Fort Lauderdale, FL-Marie Burns, PhD, received the Cogan Award for her work in retinal phototransduction. The award recognizes a young researcher who has made substantial contributions to work in ophthalmology or visual science directly related to ocular disorders and who also exhibits significant promise for future research. She is associate professor, Department of Ophthalmology and Visual Science, University of California-Davis.

She and her collaborators have been working on teasing out the secrets of the time course of signaling, specifically, the deactivation mechanisms of rod phototransduction.

“Deactivation is important because in a photoreceptor as long as the response of photon absorption persists, it interferes with the signaling generated from subsequent photon absorption,” Dr. Burns said. “We also believe that the photoreceptor is a wonderful model system for understanding the temporal regulation of G protein signaling in general.”

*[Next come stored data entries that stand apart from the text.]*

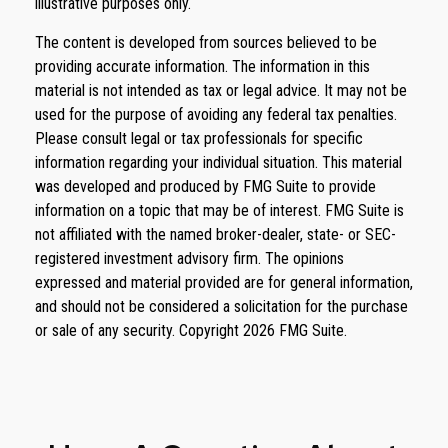
illustrative purposes only.
The content is developed from sources believed to be
providing accurate information. The information in this
material is not intended as tax or legal advice. It may not be
used for the purpose of avoiding any federal tax penalties.
Please consult legal or tax professionals for specific
information regarding your individual situation. This material
was developed and produced by FMG Suite to provide
information on a topic that may be of interest. FMG Suite is
not affiliated with the named broker-dealer, state- or SEC-
registered investment advisory firm. The opinions
expressed and material provided are for general information,
and should not be considered a solicitation for the purchase
or sale of any security. Copyright
2026 FMG Suite.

She explained that experiments on knockout rods have been enormously helpful in identifying the key players that are essential in normal photoresponse recovery.

“We know that rhodopsin has to be phosphorylated multiple times by rhodopsin kinase and after this arrestin binds with high affinity,” Dr. Burns said. “All of these steps have to occur on a high scale of the light response. We know that the RGS9/GB5/R9AP complex is essential to catalyze rapid GTP hydrolysis by Gα.”

The knockout experiments do not tell us the relative value of the rates of the reactions, however, she said. For these, we have to relay on changing the expression levels and concentrations in the living rods.

“Experiments suggest that rhodopsin deactivation is rapid in normal rats, about 50 milliseconds in normal rod, and that Gα/PDE activation is slow, about 200 milliseconds in normal rats, thus rate-limiting response recovery,” Dr. Burns concluded. “The Gα/PDE activation is dependent on the expression level of the RGS9 complex. This is interesting because it may be a mechanism that other G protein complexes use for tuning the overall duration of signaling.”